| Exercise requirements |
Please return every line of text in the records below with no changes, leaving the pictures out.

Data excerpts:
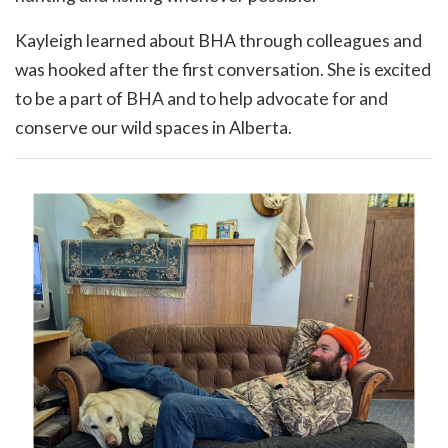
Kayleigh learned about BHA through colleagues and
was hooked after the first conversation. She is excited
to be a part of BHA and to help advocate for and
conserve our wild spaces in Alberta.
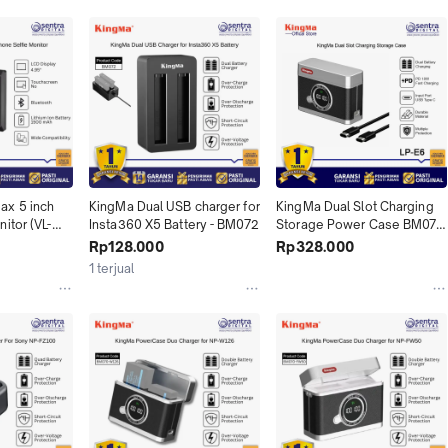
x 5 inch 
KingMa Dual USB charger for 
KingMa Dual Slot Charging 
itor (VL-
Insta360 X5 Battery - BM072
Storage Power Case BM071-
LPE6 for LP-E6NH Canon 
Rp128.000
Rp328.000
EOS R5 R6 R R6 II R7 5D II III 
1 terjual
IV 6D II 7D II 60D 70D 80D 
90D Cameras with USB Type 
C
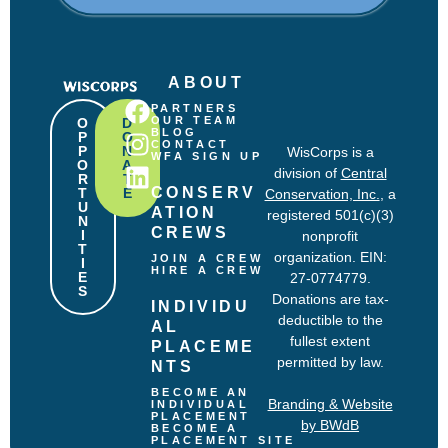
R
e
q
u
ABOUT
i
r
PARTNERS
e
OUR TEAM
O
D
BLOG
P
O
d
CONTACT
P
N
WisCorps is a
)
WFA SIGN UP
O
A
division of
Central
R
T
CONSERV
T
E
Conservation, Inc.
, a
U
ATION 
registered 501(c)(3)
N
CREWS
I
nonprofit
T
organization. EIN:
JOIN A CREW
I
HIRE A CREW
E
27-0774779.
S
Donations are tax-
INDIVIDU
deductible to the
AL 
fullest extent
PLACEME
permitted by law.
NTS
BECOME AN 
Branding & Website
INDIVIDUAL 
PLACEMENT
by BWdB
BECOME A 
PLACEMENT SITE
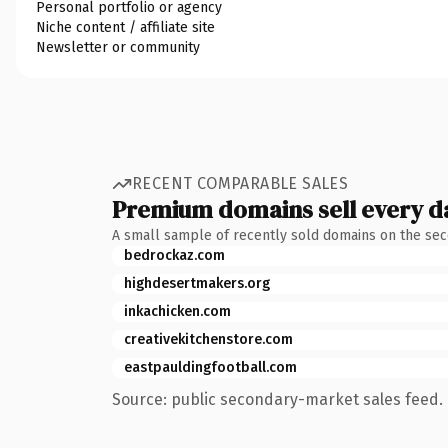
Personal portfolio or agency
Niche content / affiliate site
Newsletter or community
RECENT COMPARABLE SALES
Premium domains sell every d
A small sample of recently sold domains on the se
bedrockaz.com
highdesertmakers.org
inkachicken.com
creativekitchenstore.com
eastpauldingfootball.com
Source: public secondary-market sales feed. 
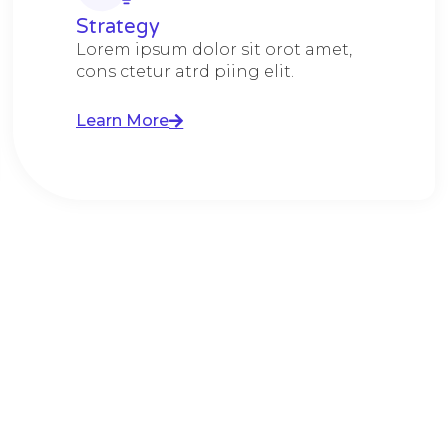
Strategy​​
Lorem ipsum dolor sit orot amet,
cons ctetur atrd piing elit.​
Learn More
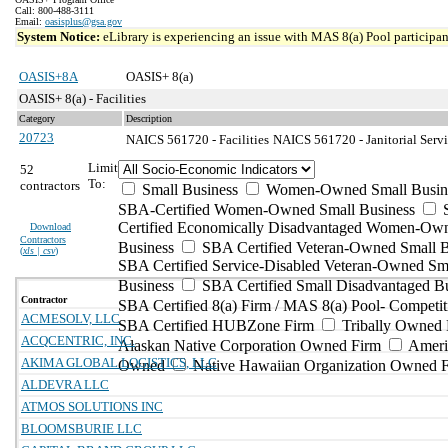
Call: 800-488-3111
Email:
oasisplus@gsa.gov
System Notice:
eLibrary is experiencing an issue with MAS 8(a) Pool participant
OASIS+8A
OASIS+ 8(a)
OASIS+ 8(a) - Facilities
Category
Description
20723
NAICS 561720 - Facilities
NAICS 561720 - Janitorial Servi
Limit
52
To:
contractors
Small Business
Women-Owned Small Busin
SBA-Certified Women-Owned Small Business
Certified Economically Disadvantaged Women-Ow
Download
Contractors
Business
SBA Certified Veteran-Owned Small B
(
xls | csv
)
SBA Certified Service-Disabled Veteran-Owned Sm
Business
SBA Certified Small Disadvantaged B
Contractor
SBA Certified 8(a) Firm / MAS 8(a) Pool- Competit
ACMESOLV, LLC
SBA Certified HUBZone Firm
Tribally Owned 
ACQCENTRIC, INC.
Alaskan Native Corporation Owned Firm
Ameri
AKIMA GLOBAL LOGISTICS, LLC
Owned
Native Hawaiian Organization Owned 
ALDEVRA LLC
ATMOS SOLUTIONS INC
BLOOMSBURIE LLC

| Answer box |
Kayleigh learned about BHA through colleagues and
was hooked after the first conversation. She is excited
to be a part of BHA and to help advocate for and
conserve our wild spaces in Alberta.
x 5 inch 
KingMa Dual USB charger for 
KingMa Dual Slot Charging 
itor (VL-
Insta360 X5 Battery - BM072
Storage Power Case BM071-
LPE6 for LP-E6NH Canon 
Rp128.000
Rp328.000
EOS R5 R6 R R6 II R7 5D II III 
1 terjual
IV 6D II 7D II 60D 70D 80D 
90D Cameras with USB Type 
C
R
e
q
u
ABOUT
i
r
PARTNERS
e
OUR TEAM
O
D
BLOG
P
O
d
CONTACT
P
N
WisCorps is a
)
WFA SIGN UP
O
A
division of
Central
R
T
CONSERV
T
E
Conservation, Inc.
, a
U
ATION 
registered 501(c)(3)
N
CREWS
I
nonprofit
T
organization. EIN:
JOIN A CREW
I
HIRE A CREW
E
27-0774779.
S
Donations are tax-
INDIVIDU
deductible to the
AL 
fullest extent
PLACEME
permitted by law.
NTS
BECOME AN 
Branding & Website
INDIVIDUAL 
PLACEMENT
by BWdB
BECOME A 
PLACEMENT SITE
Personal portfolio or agency
Niche content / affiliate site
Newsletter or community
RECENT COMPARABLE SALES
Premium domains sell every d
A small sample of recently sold domains on the se
bedrockaz.com
highdesertmakers.org
inkachicken.com
creativekitchenstore.com
eastpauldingfootball.com
Source: public secondary-market sales feed. 
Strategy​​
Lorem ipsum dolor sit orot amet,
cons ctetur atrd piing elit.​
Learn More
Call: 800-488-3111
Email:
oasisplus@gsa.gov
System Notice:
eLibrary is experiencing an issue with MAS 8(a) Pool participant
OASIS+8A
OASIS+ 8(a)
OASIS+ 8(a) - Facilities
Category
Description
20723
NAICS 561720 - Facilities
NAICS 561720 - Janitorial Servi
Limit
52
To:
contractors
Small Business
Women-Owned Small Busin
SBA-Certified Women-Owned Small Business
Certified Economically Disadvantaged Women-Ow
Download
Contractors
Business
SBA Certified Veteran-Owned Small B
(
xls | csv
)
SBA Certified Service-Disabled Veteran-Owned Sm
Business
SBA Certified Small Disadvantaged B
Contractor
SBA Certified 8(a) Firm / MAS 8(a) Pool- Competit
ACMESOLV, LLC
SBA Certified HUBZone Firm
Tribally Owned 
ACQCENTRIC, INC.
Alaskan Native Corporation Owned Firm
Ameri
AKIMA GLOBAL LOGISTICS, LLC
Owned
Native Hawaiian Organization Owned 
ALDEVRA LLC
ATMOS SOLUTIONS INC
BLOOMSBURIE LLC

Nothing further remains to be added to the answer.